International trade in genetically engineered products will be determined by the Cartagena protocol on Biosafety. The central regulatory element of the Biosafety protocol is the Advance Information Agreement (AIA).This applies to the first intentional transboundary movement of a genetically engineered organism that will be released into the environment. These could be seeds or micro organisms, essentially those organisms that can multiply in nature. The AIA provision does not apply to all categories of genetically engineered organisms that are to be traded. For instance, pharmaceuticals for human use do not have to be notified under the AIA. Products (organisms) that will be used directly as food or animal feed or for processing (GE-FFP)also need not be notified under the AIA. The GE-FFP exemptions have been strongly objected to by parties and countries that have a more cautious approach to genetically engineered products but the clause was pushed through at the behest of the US and the countries supporting it in the negotiations of the Biosafety Protocol.

At the level of international trade, the US and EU have just had a major trade spat in the WTO over the fact that the EU had refused to import GE soybean and corn that the US wanted to export to it, because there is strong consumer rejection in the EU of all genetically engineered products that could enter the food chain. The US and its partners, Canada and Argentina, hauled the EU to the WTO dispute settlement court and the verdict was in favour of the US. This does not mean that countries cannot resist forcible exports as in the EU-US case, but it does mean that countries need to exercise all the flexibility available in the Cartagena Protocol and frame firm and clear cut national policies regarding trade in GE products.

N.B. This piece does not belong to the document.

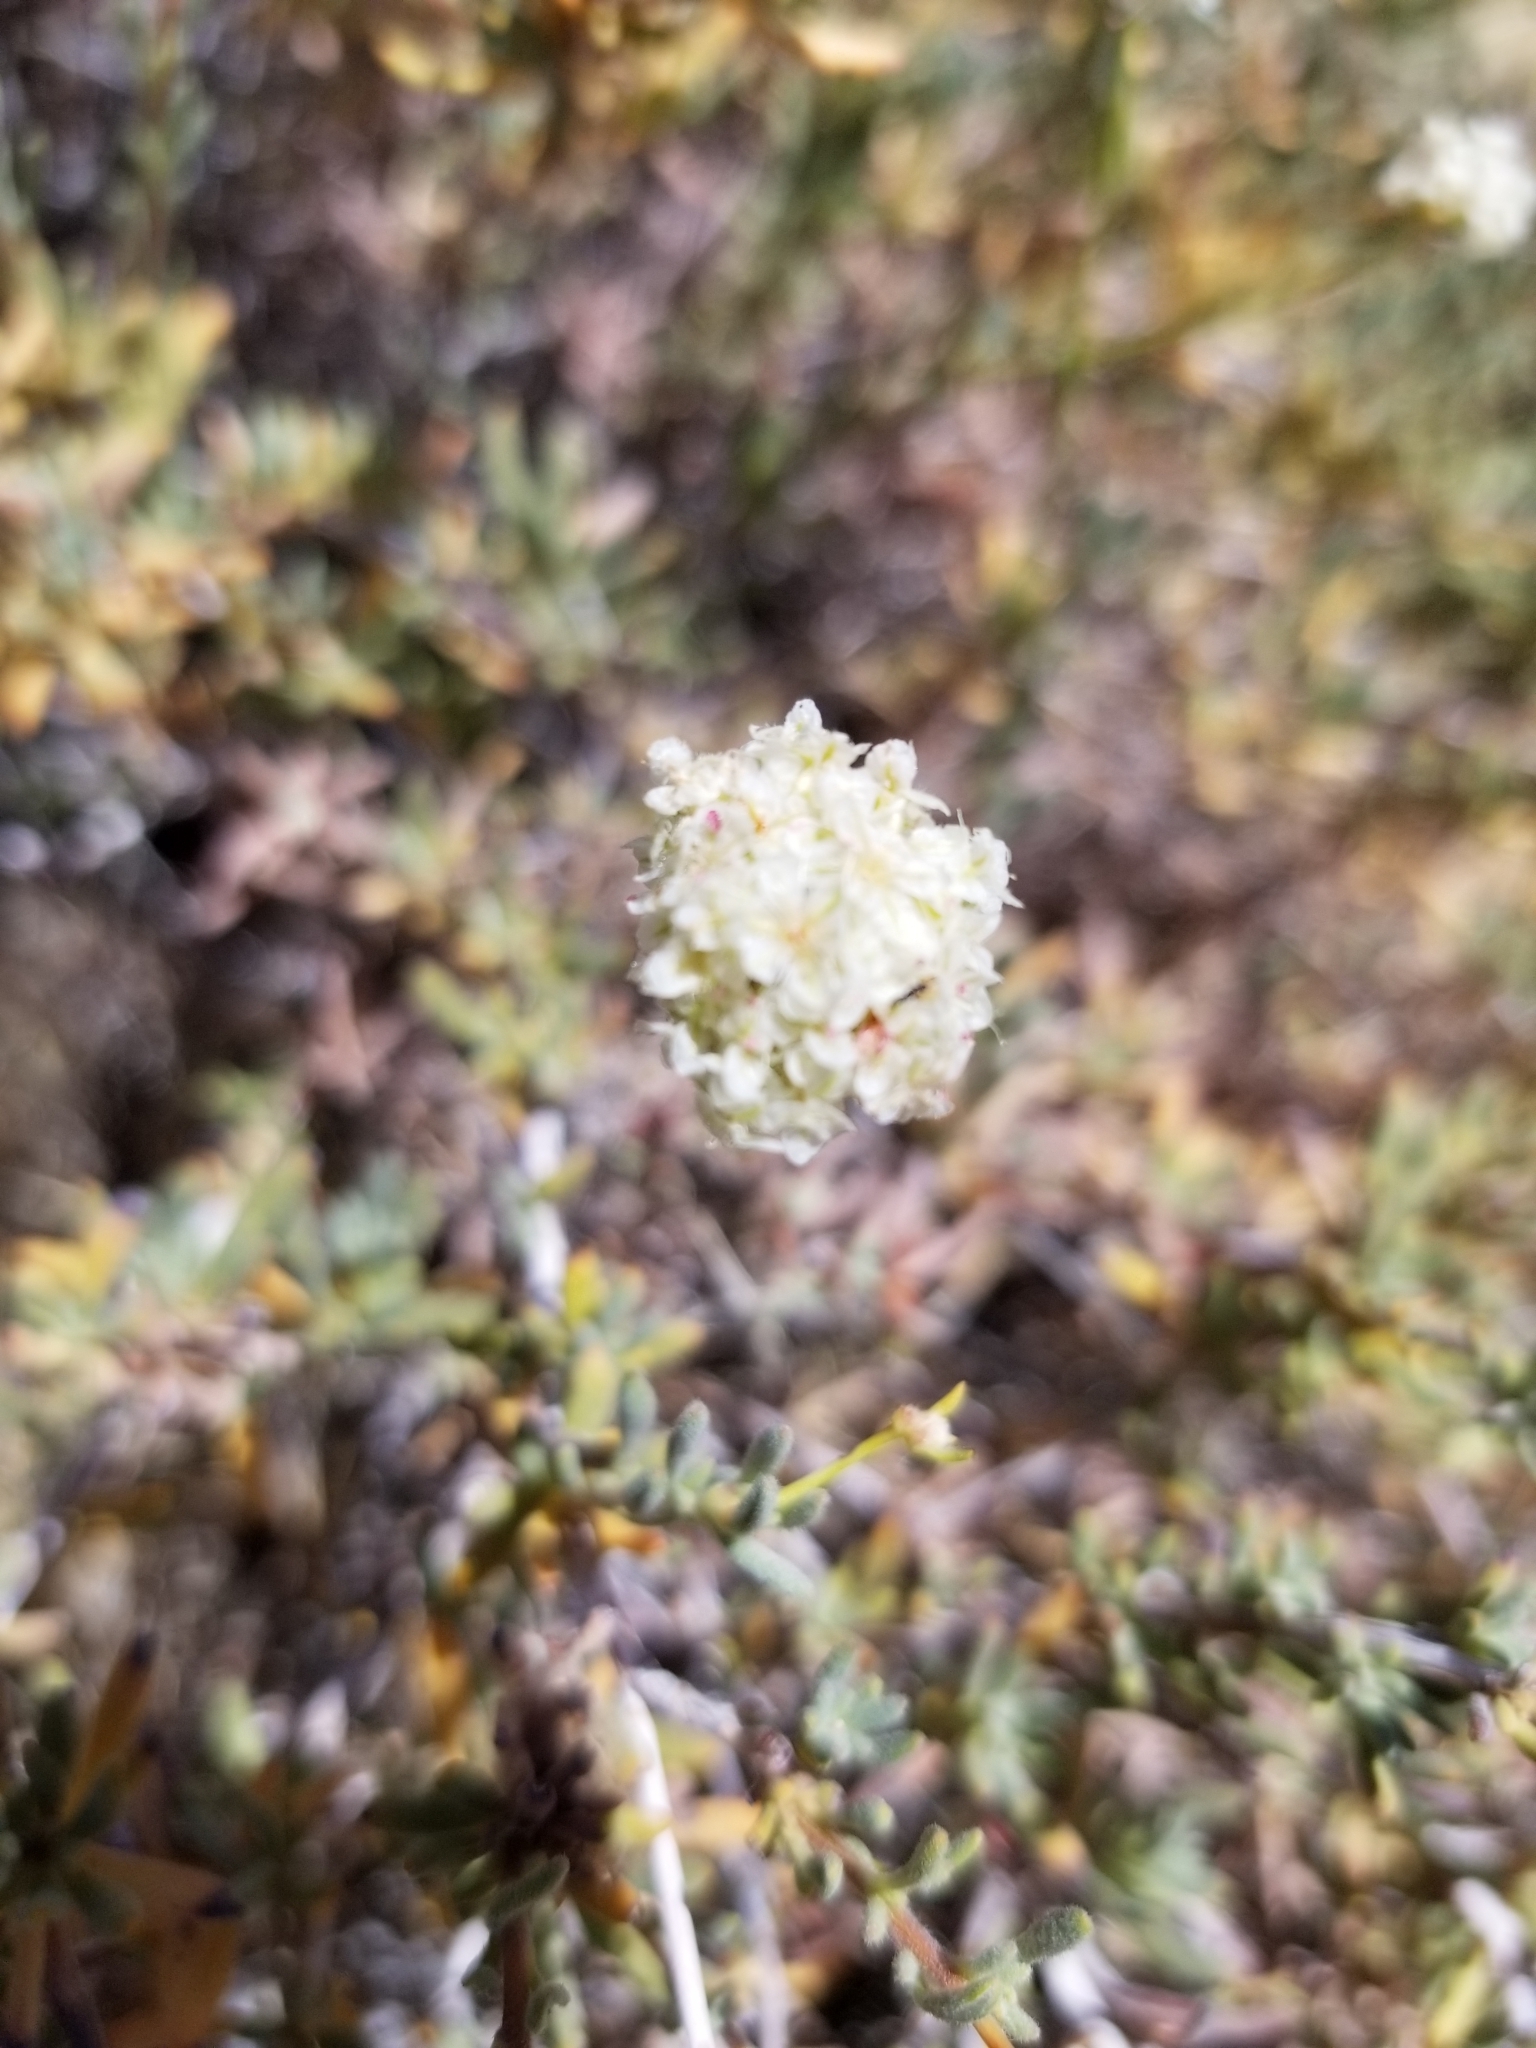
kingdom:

In India there is no policy on biotechnology, despite the setting up of two Task Forces on agriculture and pharma biotechnology, nor is there any policy on how trade in GE products, especially food, is to be handled. A long standing restriction on the import of genetically engineered foods was overturned by an ad hoc 2006 decision to allow the import of soybean oil sourced from GE soybean, even though it was not labelled. It is widely believed this was the result of US pressure following the controversial Indo-US deal in agriculture. In any case, this precedence will have implications for future imports of GE products, particularly from the US.

After the global contamination of rice by Bayer's GE rice LL 601, engineered to produce pig vaccine, was detected, US rice consignments had to be recalled from countries as far apart as Japan and Germany. The US rice market crashed, costing millions in losses to traders and ultimately farmers. Responding to this, the All India Rice Exporters Association has taken a position against GE rice in India, since this would hurt their export markets.

In the absence of any policy on the subject, the Commerce Ministry has asked the Genetic Engineering Approval Committee (GEAC) not to approve GE crops in agri export zones. A few weeks later comes the announcement that the National Horticulture Board will invest substantially in genetic engineering and its priority areas will be the export oriented units! This is insane; different arms of government saying different things. To put an end to this confused mess, it is crucial that the country decides on a policy on genetically engineered crops and other products. This policy must be formulated after adequate public consultation and in a transparent manner; so that the country's domestic and trading interests are protected. Till this takes place, it is best to hold all GE crops in abeyance.